Jiang and company hit the ground running and don't ever stop for very long, finding skimpy reasons for Li to either get into fights or do the sort of running and jumping on rooftops that has similar energy - and when a physical confrontation isn't warranted, he gets into arguments or pushes at people in a way that suggests he never learned much about not calling attention to himself lest he blow his cover. Even when the story calls for him to lie low later on, he gets the sort of itchy feet that has him seemingly spending more time visiting Guan than hiding away. It's the sort of headstrong hero Gordon Liu used to play without the arc that has him learning discipline at the Shaolin Temple, and while it's kind of obnoxious, Eddie Peng generally finds a way to play Li Tianran so that his bull-headedness is wrapped up with having his eyes on the prize, with a certain cockiness that comes from feeling like he's taken in the best parts of both his Chinese and American backgrounds that crosses over into arrogance just often enough that the audience can enjoy when he faceplants because of it. There's a lot about this guy that should rub the audience the wrong way, but doesn't quite, which is a good thing: There's a lot of Bruce/Li (rimshot) in this movie, and it would collapse if he burned out his goodwill early.

He's got a fun ensemble to work against, too, most notably Liao Fan, who does a nice job of making Zhu both a preening villain with delusions of grandeur - he believes himself a descendant of the Ming Dynasty whom the Japanese will restore to the throne - and dangerous ruthlessness, well-matched in a fight with Peng but also just generally a dangerous and cunning loose cannon. Zhou Yun is an equal whose Guan is smarter and more grounded than Li, enough to throw off sparks and play off Peng entertainingly when the pair grow more aligned, with Xu Qing playing a different shade of that as a woman who is well aware of what she can get with just the possibility of sex. Andy Friend acquits himself much better than most folks in his situation do - he's one of those Westerners that shows up in Chinese movies with relatively few acting credits because it's harder to tell how well someone acting in a foreign language is doing, but he's apparently picked up enough in a career doing everything else around the movie business to communicate Hendler's parental angst well, and both he and Peng are comfortably bilingual enough that their arguments and banter can bounce between languages as needed.

It's a lot going on and moving fast, but Jiang and the martial-arts team of Kenji Tanigaki and Yan Hua build some great set-pieces, and even when there's not punching, kicking, or shooting going on, they're maintaining a high energy level. A lot of it is played light and fast-paced enough to get a laugh right up until the point where things get real, quick enough to get past a lot of things the plot skips past.

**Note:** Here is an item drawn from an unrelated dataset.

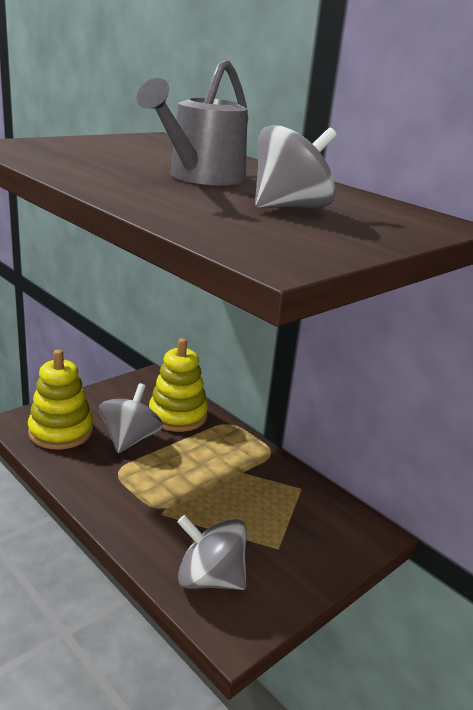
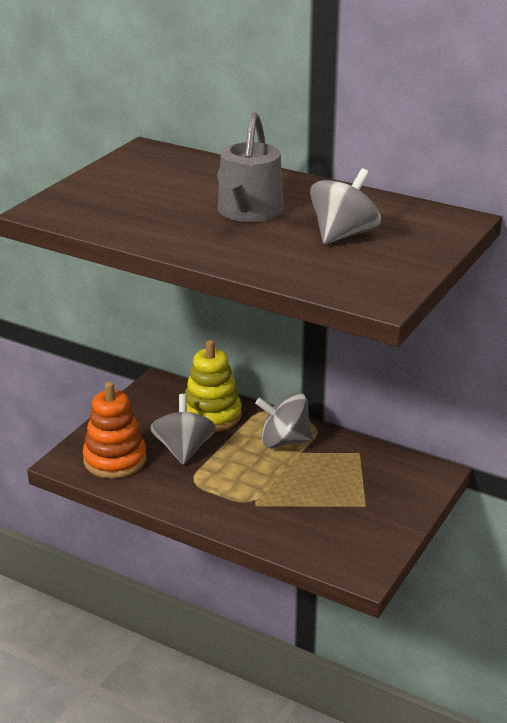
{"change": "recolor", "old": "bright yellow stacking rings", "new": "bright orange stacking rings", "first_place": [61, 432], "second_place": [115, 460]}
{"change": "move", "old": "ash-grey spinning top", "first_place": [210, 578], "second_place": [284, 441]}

Some of that is because the local audience likely knows more about the real events in the background, and some is because the film was retooled at points to get a pass from the film board. It's slickly produced and has nice effects when needed, although it's sometimes stretched.

I'd love to see the original cut of this, because it's not difficult at all to see where subplots were cut out and the film had to be put back together, but that's not exactly likely. What's left is fast and exciting, enough that I'm excited to go back and see the other two films in the set.